Exercise prompt: Could you write out the data again, swapping every "scientific name" for "binomial name" and leaving everything else unchanged?

+++

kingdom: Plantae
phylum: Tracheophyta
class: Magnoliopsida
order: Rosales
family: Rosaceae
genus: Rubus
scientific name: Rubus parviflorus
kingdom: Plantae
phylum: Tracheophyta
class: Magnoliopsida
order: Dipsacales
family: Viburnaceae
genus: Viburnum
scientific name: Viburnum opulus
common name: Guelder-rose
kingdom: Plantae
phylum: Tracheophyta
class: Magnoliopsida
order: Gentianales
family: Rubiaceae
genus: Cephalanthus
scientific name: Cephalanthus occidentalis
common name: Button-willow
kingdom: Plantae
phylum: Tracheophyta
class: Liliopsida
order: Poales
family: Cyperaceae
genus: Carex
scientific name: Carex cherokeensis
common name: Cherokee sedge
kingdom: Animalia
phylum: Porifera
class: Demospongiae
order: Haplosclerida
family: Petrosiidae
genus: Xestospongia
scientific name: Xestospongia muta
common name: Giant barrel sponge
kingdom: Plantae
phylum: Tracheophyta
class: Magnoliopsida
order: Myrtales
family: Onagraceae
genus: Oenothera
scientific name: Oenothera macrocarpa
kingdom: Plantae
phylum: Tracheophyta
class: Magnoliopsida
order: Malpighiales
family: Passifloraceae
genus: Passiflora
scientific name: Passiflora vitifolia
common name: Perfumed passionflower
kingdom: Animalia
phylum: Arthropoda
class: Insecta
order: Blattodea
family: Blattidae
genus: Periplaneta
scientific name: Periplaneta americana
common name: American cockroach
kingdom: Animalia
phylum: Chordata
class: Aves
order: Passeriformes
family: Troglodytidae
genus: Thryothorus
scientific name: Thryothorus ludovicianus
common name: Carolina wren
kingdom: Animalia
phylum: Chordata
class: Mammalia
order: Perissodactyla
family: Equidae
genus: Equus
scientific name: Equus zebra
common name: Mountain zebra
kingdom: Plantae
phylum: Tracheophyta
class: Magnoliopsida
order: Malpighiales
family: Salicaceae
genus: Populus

+++

Exercise answer:
kingdom: Plantae
phylum: Tracheophyta
class: Magnoliopsida
order: Rosales
family: Rosaceae
genus: Rubus
binomial name: Rubus parviflorus
kingdom: Plantae
phylum: Tracheophyta
class: Magnoliopsida
order: Dipsacales
family: Viburnaceae
genus: Viburnum
binomial name: Viburnum opulus
common name: Guelder-rose
kingdom: Plantae
phylum: Tracheophyta
class: Magnoliopsida
order: Gentianales
family: Rubiaceae
genus: Cephalanthus
binomial name: Cephalanthus occidentalis
common name: Button-willow
kingdom: Plantae
phylum: Tracheophyta
class: Liliopsida
order: Poales
family: Cyperaceae
genus: Carex
binomial name: Carex cherokeensis
common name: Cherokee sedge
kingdom: Animalia
phylum: Porifera
class: Demospongiae
order: Haplosclerida
family: Petrosiidae
genus: Xestospongia
binomial name: Xestospongia muta
common name: Giant barrel sponge
kingdom: Plantae
phylum: Tracheophyta
class: Magnoliopsida
order: Myrtales
family: Onagraceae
genus: Oenothera
binomial name: Oenothera macrocarpa
kingdom: Plantae
phylum: Tracheophyta
class: Magnoliopsida
order: Malpighiales
family: Passifloraceae
genus: Passiflora
binomial name: Passiflora vitifolia
common name: Perfumed passionflower
kingdom: Animalia
phylum: Arthropoda
class: Insecta
order: Blattodea
family: Blattidae
genus: Periplaneta
binomial name: Periplaneta americana
common name: American cockroach
kingdom: Animalia
phylum: Chordata
class: Aves
order: Passeriformes
family: Troglodytidae
genus: Thryothorus
binomial name: Thryothorus ludovicianus
common name: Carolina wren
kingdom: Animalia
phylum: Chordata
class: Mammalia
order: Perissodactyla
family: Equidae
genus: Equus
binomial name: Equus zebra
common name: Mountain zebra
kingdom: Plantae
phylum: Tracheophyta
class: Magnoliopsida
order: Malpighiales
family: Salicaceae
genus: Populus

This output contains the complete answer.